Emkana, I think PPH has a point (several points, actually). I think doctors can be uncomfortable when put in a position where they don't have the answers. Good doctors will deal with this by trying to allay your fears while explaining very clearly why they can't be certain. Less good doctors will deal with this by being defensive and displacing the discomfort onto the patient (or the patient's parent).
I think there probably is also a cultural issue as PPH suggests -- as you've found in the past Gm medics are more likely to have very definite opinions (whether or not those opinions are justified), perhaps because that's what the culture expects. Whereas Brits are more likely to 'fess up (at best) or dither (or worse) when they don't feel certain, and may react badly when put under pressure (as you've found out, to your cost).
And lastly, medics do judge, of course they do. Their perspective is different from yours. FWIW I was sent to see a psychiatrist at 20 because after 4 years of intensive treatment (including several major bouts of surgery, weeks in intensive care, months in hospital, a complicated and side-effect ridden drug regime and a delightful system of treatment throughout my university years involving spending one week in six in hospital attached to a plasma-exchange machine) I confessed to the consultant that I sometimes had trouble sleeping and felt that I sometimes felt slightly detached from normal life (no shit, sherlock).
Instead of having sitting me down for a friendly chat, pointing out that I had every reason to feel exhausted/anxious/freaked out, I had two psychiatrists put me through a full, unsmiling psychiatric evaluation ("do you feel other people are controlling your thoughts? Are you considering suicide? Do you ever hear voices calling your name?" blah blah). Having expected a friendly psychotherapy-lite chat, I was so completely unnerved by this that I said virtually nothing, all the while thinking, "Fuckin' norah, they really think I'm crazy, how can I get out of here?"

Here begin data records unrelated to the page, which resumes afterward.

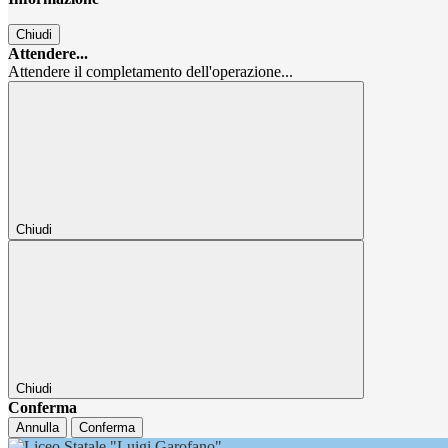
Chiudi
Attendere...
Attendere il completamento dell'operazione...
Chiudi
Chiudi
Conferma
Annulla
Conferma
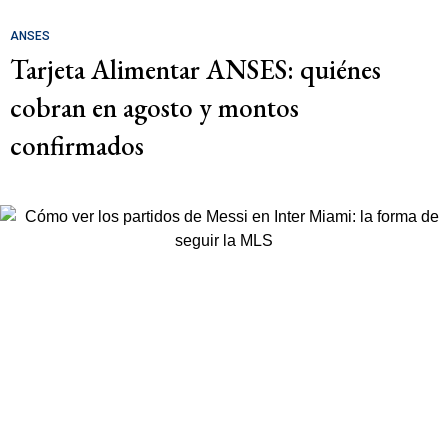
ANSES
Tarjeta Alimentar ANSES: quiénes
cobran en agosto y montos
confirmados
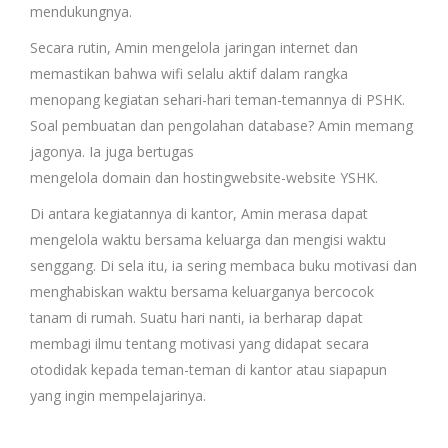
mendukungnya.
Secara rutin, Amin mengelola jaringan internet dan
memastikan bahwa wifi selalu aktif dalam rangka
menopang kegiatan sehari-hari teman-temannya di PSHK.
Soal pembuatan dan pengolahan database? Amin memang
jagonya. Ia juga bertugas
mengelola domain dan hostingwebsite-website YSHK.
Di antara kegiatannya di kantor, Amin merasa dapat
mengelola waktu bersama keluarga dan mengisi waktu
senggang. Di sela itu, ia sering membaca buku motivasi dan
menghabiskan waktu bersama keluarganya bercocok
tanam di rumah. Suatu hari nanti, ia berharap dapat
membagi ilmu tentang motivasi yang didapat secara
otodidak kepada teman-teman di kantor atau siapapun
yang ingin mempelajarinya.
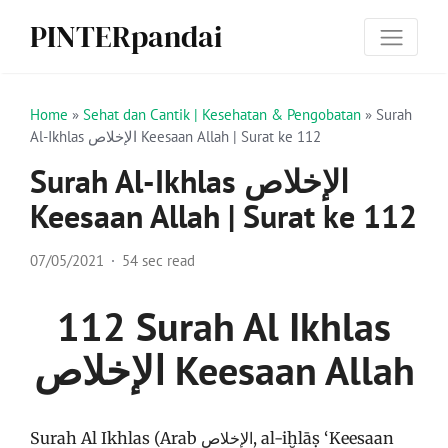
PINTERpandai
Home
»
Sehat dan Cantik | Kesehatan & Pengobatan
»
Surah
Al-Ikhlas الإخلاص‎‎ Keesaan Allah | Surat ke 112
Surah Al-Ikhlas الإخلاص‎‎
Keesaan Allah | Surat ke 112
07/05/2021
54 sec read
112 Surah Al Ikhlas
الإخلاص‎‎ Keesaan Allah
Surah Al Ikhlas (Arab الإخلاص, al-iḫlāṣ ‘Keesaan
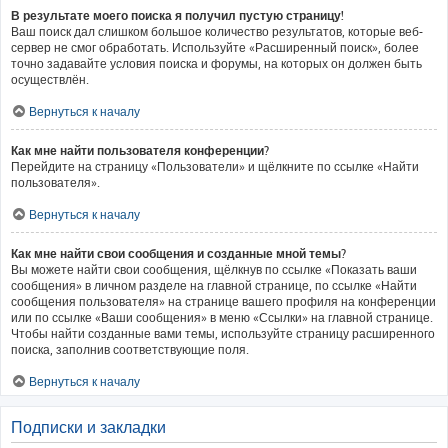
В результате моего поиска я получил пустую страницу!
Ваш поиск дал слишком большое количество результатов, которые веб-
сервер не смог обработать. Используйте «Расширенный поиск», более
точно задавайте условия поиска и форумы, на которых он должен быть
осуществлён.
Вернуться к началу
Как мне найти пользователя конференции?
Перейдите на страницу «Пользователи» и щёлкните по ссылке «Найти
пользователя».
Вернуться к началу
Как мне найти свои сообщения и созданные мной темы?
Вы можете найти свои сообщения, щёлкнув по ссылке «Показать ваши
сообщения» в личном разделе на главной странице, по ссылке «Найти
сообщения пользователя» на странице вашего профиля на конференции
или по ссылке «Ваши сообщения» в меню «Ссылки» на главной странице.
Чтобы найти созданные вами темы, используйте страницу расширенного
поиска, заполнив соответствующие поля.
Вернуться к началу
Подписки и закладки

A letter was subsequently sent to my GP; she was less than entirely enthusisastic about letting me see it, but did agree. It said, in summary, "patient is pathologically secretive, difficulty forming relationships, hostile, blah blah, we would recommend further treatment". In the end I laughed what else could I do? at which GP was visibly relieved, and did say to me, "You're not planning to go back, are you?" A few years later, while weeding my brick-thick file of notes (paper in them days) she demonstratively put this letter in the shredder pile, saying, 'I don't think we'll be needing this again, will we?'
Moral (I know I've said it before): you need a decent GP who can understand your (perfectly reasonable) anxiety and help you negotiate the medical maze.